#### What is needed
Render every line of the listing below as a numbered list, omitting blank lines and leaving out the pictures.

-- start --

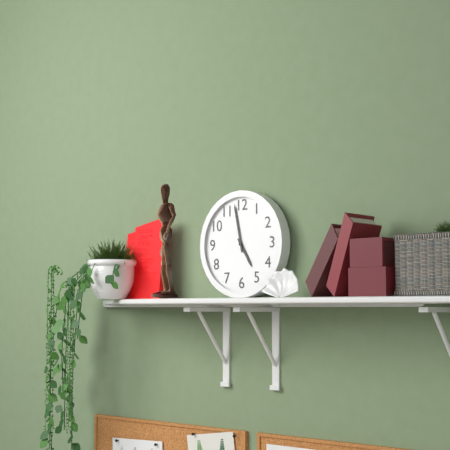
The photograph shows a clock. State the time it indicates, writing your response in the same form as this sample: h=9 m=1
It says h=4 m=58
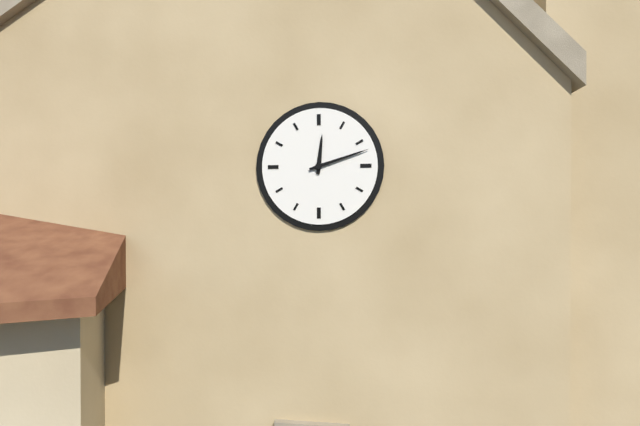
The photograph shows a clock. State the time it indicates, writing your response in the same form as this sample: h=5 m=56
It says h=12 m=12
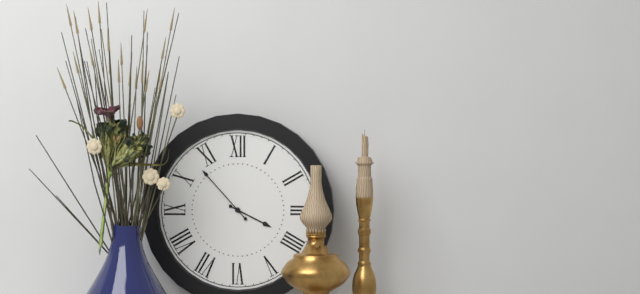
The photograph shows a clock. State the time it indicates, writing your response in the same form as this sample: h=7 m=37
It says h=3 m=53
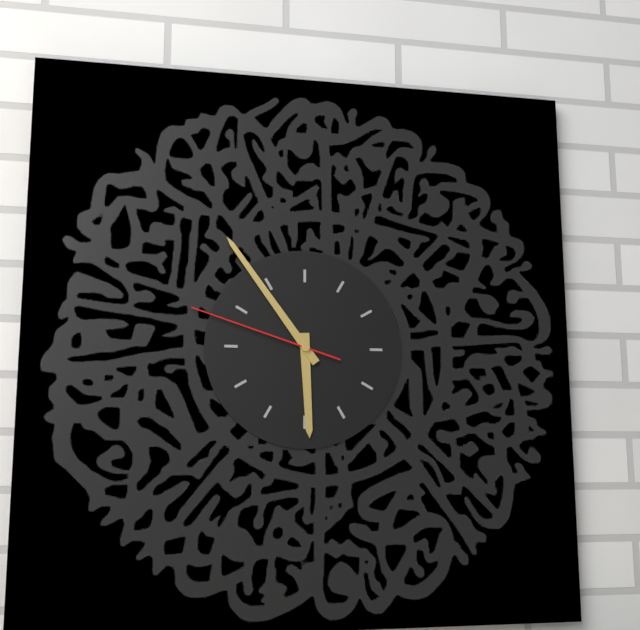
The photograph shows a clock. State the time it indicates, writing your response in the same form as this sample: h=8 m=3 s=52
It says h=5 m=54 s=48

-- end --

#### Problem solution
1. The photograph shows a clock. State the time it indicates, writing your response in the same form as this sample: h=9 m=1
2. It says h=4 m=58
3. The photograph shows a clock. State the time it indicates, writing your response in the same form as this sample: h=5 m=56
4. It says h=12 m=12
5. The photograph shows a clock. State the time it indicates, writing your response in the same form as this sample: h=7 m=37
6. It says h=3 m=53
7. The photograph shows a clock. State the time it indicates, writing your response in the same form as this sample: h=8 m=3 s=52
8. It says h=5 m=54 s=48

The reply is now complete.